Advent as a Final Notification

Adrienne Rich

Sunday

While I don’t think Adrienne Rich’s “Final Notification” was written as an Advent poem–although Rich was raised Episcopalian by her mother, her father was Jewish and she self-identified as a Jew– it works as one. Granted, the poem is deliberately obscure and you are free to disagree. If this were one of my student essays, I would mark “vague referent” every time she uses the word “it.” The poem, however, invites readers to provide their own noun. So imagine, for “it,” substituting “God’s presence,” which entered humanity through the medium of Jesus.

As Rich tells us, “it will take all your thought/ it will take all your heart, / it will take all your breath.” Or in the words of Jesus, “You shall love the Lord your God with all your heart, and with all your soul, and with all your mind.”

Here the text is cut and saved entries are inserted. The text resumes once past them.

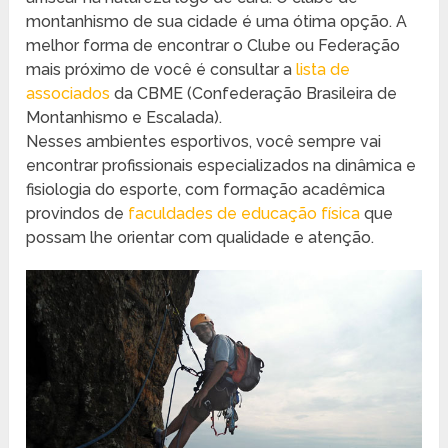
montanhismo de sua cidade é uma ótima opção. A
melhor forma de encontrar o Clube ou Federação
mais próximo de você é consultar a
lista de
associados
da CBME (Confederação Brasileira de
Montanhismo e Escalada).
Nesses ambientes esportivos, você sempre vai
encontrar profissionais especializados na dinâmica e
fisiologia do esporte, com formação acadêmica
provindos de
faculdades de educação física
que
possam lhe orientar com qualidade e atenção.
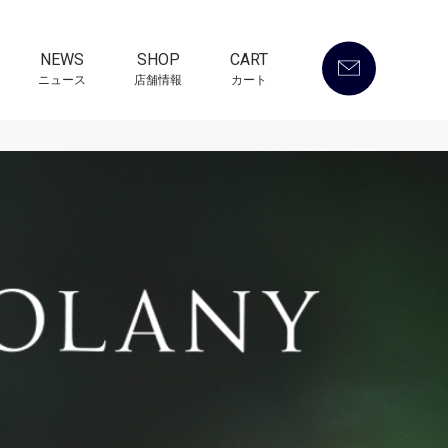
NEWS
SHOP
CART
ニュース
店舗情報
カート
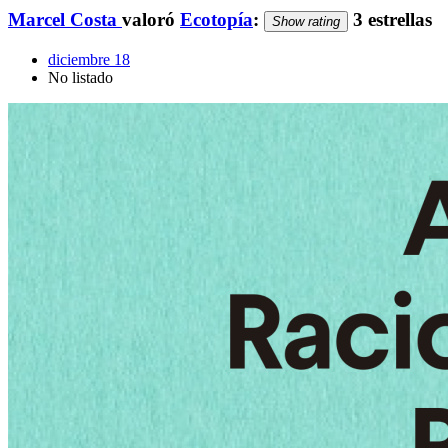
Marcel Costa
valoró
Ecotopía
:
3 estrellas
Show rating
diciembre 18
No listado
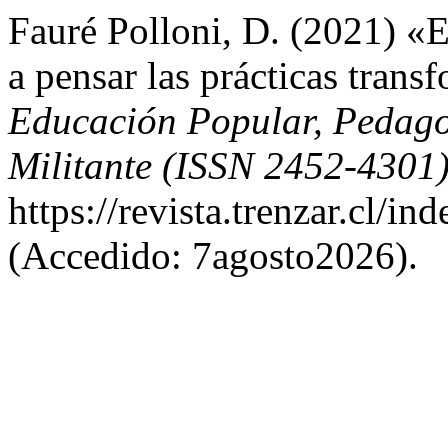
Fauré Polloni, D. (2021) «E
a pensar las prácticas tran
Educación Popular, Pedagog
Militante (ISSN 2452-4301
https://revista.trenzar.cl/in
(Accedido: 7agosto2026).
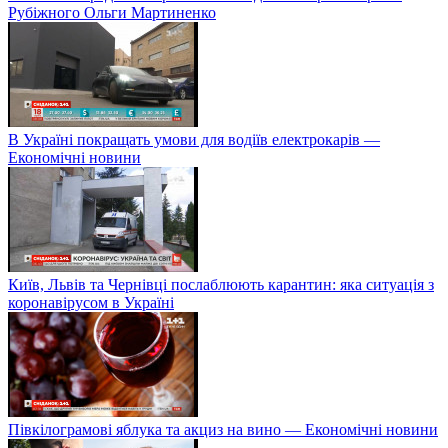
Рубіжного Ольги Мартиненко
В Україні покращать умови для водіїв електрокарів —
Економічні новини
Київ, Львів та Чернівці послаблюють карантин: яка ситуація з
коронавірусом в Україні
Півкілограмові яблука та акциз на вино — Економічні новини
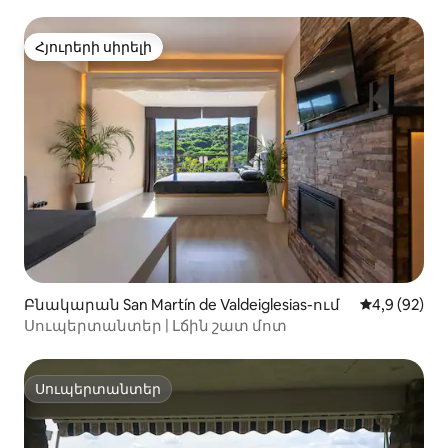
Հյուրերի սիրելի
Հյուրերի սիրելի
Բնակարան San Martín de Valdeiglesias-ում
Միջին վարկ
4,9 (92)
Սուպերտանտեր | Լճին շատ մոտ
Սուպերտանտեր
Սուպերտանտեր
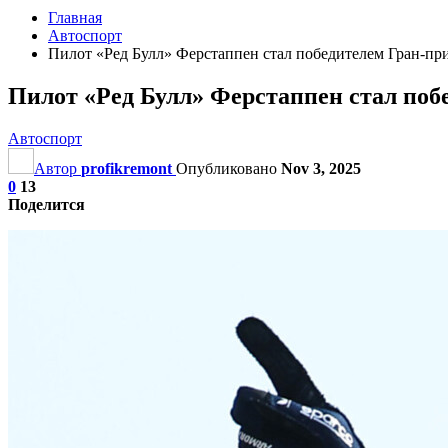
Главная
Автоспорт
Пилот «Ред Булл» Ферстаппен стал победителем Гран‑п
Пилот «Ред Булл» Ферстаппен стал по
Автоспорт
Автор
profikremont
Опубликовано
Nov 3, 2025
0
13
Поделится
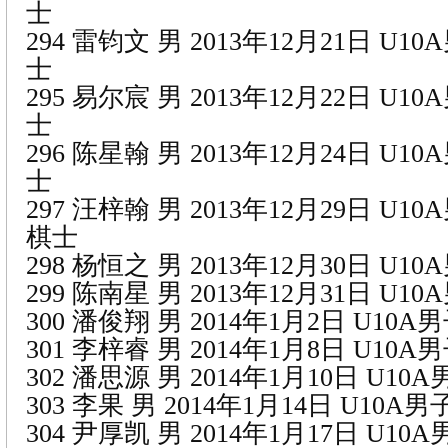
士
294 雷钧文 男 2013年12月21日 U1
士
295 易尔宸 男 2013年12月22日 U1
士
296 陈星翰 男 2013年12月24日 U1
士
297 汪梓翰 男 2013年12月29日 U1
棋士
298 杨恒之 男 2013年12月30日 U1
299 陈南星 男 2013年12月31日 U1
300 潘俊翔 男 2014年1月2日 U10
301 李梓睿 男 2014年1月8日 U10
302 潘思源 男 2014年1月10日 U1
303 李果 男 2014年1月14日 U10
304 尹厚凯 男 2014年1月17日 U1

There are, to be sure, other candidates for the pronoun, including “death” and “love.” But they too hint at some form of all-encompassing fulfillment. In any event, the poem points towards final transcendence.

Final Notification
By Adrienne Rich

it will not be simple, it will not be long
it will take little time, it will take all your thought
it will take all your heart, it will take all your breath
it will be short, it will not be simple

it will touch through your ribs, it will take all your heart
it will not be long, it will occupy your thought
as a city is occupied, as a bed is occupied
it will take all your flesh, it will not be simple

You are coming into us who cannot withstand you
you are coming into us who never wanted to withstand you
you are taking parts of us into places never planned
you are going far away with pieces of our lives

it will be short, it will take all your breath
it will not be simple, it will become your will

The image of an occupied city reminds me of John Donne’s famous “Sonnet 14.” In it, Donne laments that he has allowed Satan to usurp his mind (“I, like an usurp’d town to another due”) and he prays for God to liberate him and occupy the city in turn. “Batter my heart three personed-God,” he begs and then later, “That I may rise and stand, o’erthrow me, and bend/ Your force to break, blow, burn, and make me new.”

There’s a nice contrast between a city being occupied and a bed being occupied, the first denoting conquest, the second comfort and safety. Allowing Christ to enter our lives will indeed take our breath away, but it is also what we always wanted. While we may resist surrendering ego, in the end “you are coming into us who never wanted to withstand you.”

The “final notification” assures us that becoming one with the divine will become our will.